Bishop O’Byrne went on to beat Quad A No. 1 Burnaby South 65-63 in the tourney final, and North Delta’s nine-point loss to the eventual champs from Calgary was O’Byrne’s next closest margin of defeat among B.C. teams as O’Byrne beat Quad A No. 6 St. George’s 81-71 in round two, and Quad A No. 4 Terry Fox 117-87 in the semifinals.
“The big thing with our guys is that they are not scared of anybody,” added Hundal. “There might have been some psychological stuff with other teams having to face the team that was in the Alberta final last season, but for our guys, it’s who we wanted. And we came out with fire in our hearts.”
North Delta, in fact, led by 16 points in the first half, but went to the break locked in a tie before losing by nine.
The Huskies had a similar lull in their third game of the tourney against Byrne Creek, but this time managed to win, exorcising the ghosts of their B.C. semifinal loss in which the Bulldogs switched up their defensive scheme in the second half, and got to the final by going on a 16-point run.
And so for Hundal, the key to the season for his charges will be to play four quarters of relentless basketball, with every possession attacked and defended with the same amount of top-level intensity.
Of course he has the perfect player with which to lead that charge.
Suraj Gahir, whom Hundal labels a ‘once-in-a-generation’ type talent, returns for his senior year after a dedicated and much-needed off-season spent in the weight room.
Already the owner of five-position adaptability, the 6-foot-4 guard has added between 15-to-20 pounds to his frame, and that has made all the difference in allowing Gahir to yield results when playing through the physical contact he has always drawn like a magnet.
“He is one more year into understanding what senior basketball is all about,” add Hundal. “He is an electrifying talent and if we played him all four quarters, he’d average a quad double.”
If you were to look over the past 30 years of Husky greats who sizzled as guards with attacking skills, Gahir sits right up there on the mantle with the likes of Berger, Craig Preece and Davis Sanchez, with a far-ranging skill set which reflects the best of each past player.
And if that weren’t enough, what this 2018-19 Huskies team has working in its favour is its senior service.
Point guard Arun Atker is lightning quick, and on a team not blessed with a lot of size, 6-foot-4 forward Vikram Hayer will be the heart-and-soul paint presence and the blue-collard soldier who can not afford to take a minute off.
Jagraj Johal and Ryan Cabico are another pair of essential guards, while Bhavraj Thiara is a senior scoring forward.
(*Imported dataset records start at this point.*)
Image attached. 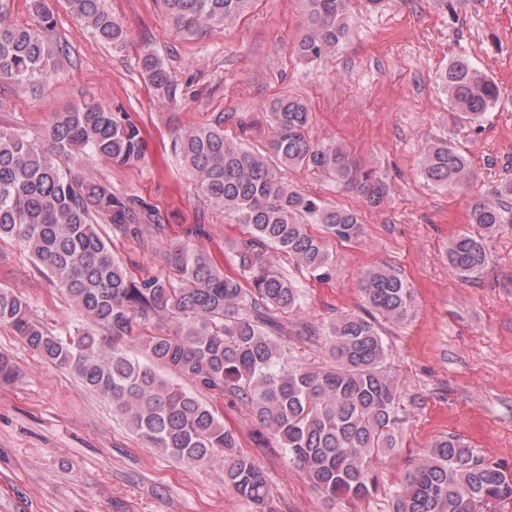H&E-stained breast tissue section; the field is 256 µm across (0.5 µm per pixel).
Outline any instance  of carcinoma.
I'll return each instance as SVG.
<instances>
[{
    "mask_svg": "<svg viewBox=\"0 0 512 512\" xmlns=\"http://www.w3.org/2000/svg\"><path fill=\"white\" fill-rule=\"evenodd\" d=\"M65 2L99 42L126 40L104 0ZM252 2L163 0L187 25L224 24ZM302 2L306 33L295 51L311 61L325 58L348 36L352 0ZM29 10L34 24L13 23L0 10V81L44 82L68 60L66 46L53 38L56 23L46 0H30ZM140 70L154 96L176 100L177 86L154 51H142ZM441 79L464 121L479 122L496 101L495 83L465 58L450 63ZM267 118L272 136L262 151L227 141L220 118L175 138V153L199 193L234 214L249 236L238 253L237 275L224 273L187 241L158 252L164 276L134 278L115 256L100 225L117 238L146 243L166 227L155 205L113 191L79 162L84 155L118 167L144 161L145 140L127 113L85 102L53 113L39 139L0 131V239L19 243L85 324L64 339L9 288H0V323L111 403L151 447L192 468L222 464L224 483L254 512H265L269 503L266 472L239 450L237 435L210 406L174 378L244 402L325 500L364 499L376 490L382 452L397 447L398 383L386 370L381 321L402 322L415 312L405 279L384 267L368 268L359 280L362 312L340 313L323 324L304 321L294 330L317 338L332 363L302 367L291 361L284 321L302 309L304 286L274 270L255 248L286 256L323 279L332 255L308 224L321 225L340 242L359 240L363 224L355 211L290 188L284 171L304 166L321 172L357 191L371 208L382 205L386 187L341 147L310 139L312 112L303 99L274 100ZM420 168L428 181L450 191L475 177L467 156L446 142L428 145ZM470 223L490 232L512 223V211L477 201ZM448 263L460 277L475 279L489 264V253L482 238L461 233L448 242ZM162 322L172 323L174 331H163ZM139 325L154 332L135 337ZM132 337L146 359L121 346ZM505 499H512V468L446 435L406 473L393 494L392 512H491Z\"/></svg>",
    "mask_w": 512,
    "mask_h": 512,
    "instance_id": "carcinoma-1",
    "label": "carcinoma"
}]
</instances>
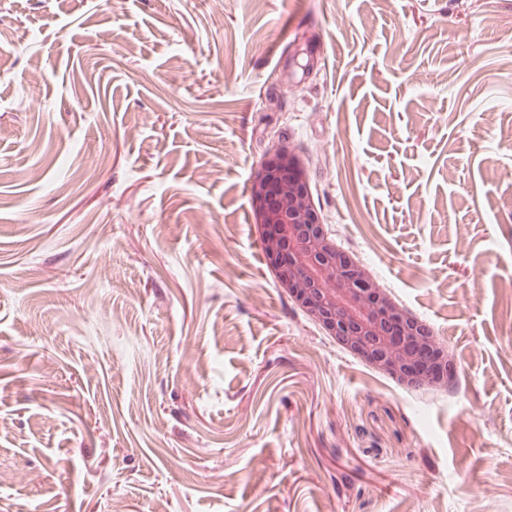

Sagar Ranouta is an improving Grade 11 two-way guard.
And getting back to the issue of letting opposition teams off the hook, overcoming that is all part-and-parcel of the maturation process for the Huskies.
Last season, North Delta fell short of reaching the B.C. final in large part because its players were still not quite mature enough to react as a team to the changing schematics that can occur in the heat of battle, especially in a high-stakes game like a provincial AAA Final Four.
“We have worked so much on situational basketball,” Hundal says when asked about that part of the team’s growth. “We’ll have a more dynamic look than last year when to a large extent, our Grade 11s carried us. A year later they can make adjustments on their own.”
All of that has been a point of pride for both Hundal and Edwards, as well as assistants Manvir Gahir and Gary Sandhu, the latter two who have overseen individual workouts and strength training respectively.
“The biggest lesson we learned from last year is that when you get up on a team, you can’t take your foot off the gas pedal,” Hundal says. “We have to be mentally dialled-in all the time.
“But the best thing about these guys is, they all want to win so bad.”
It’s a simple sentiment, but in the end, the most important one of all.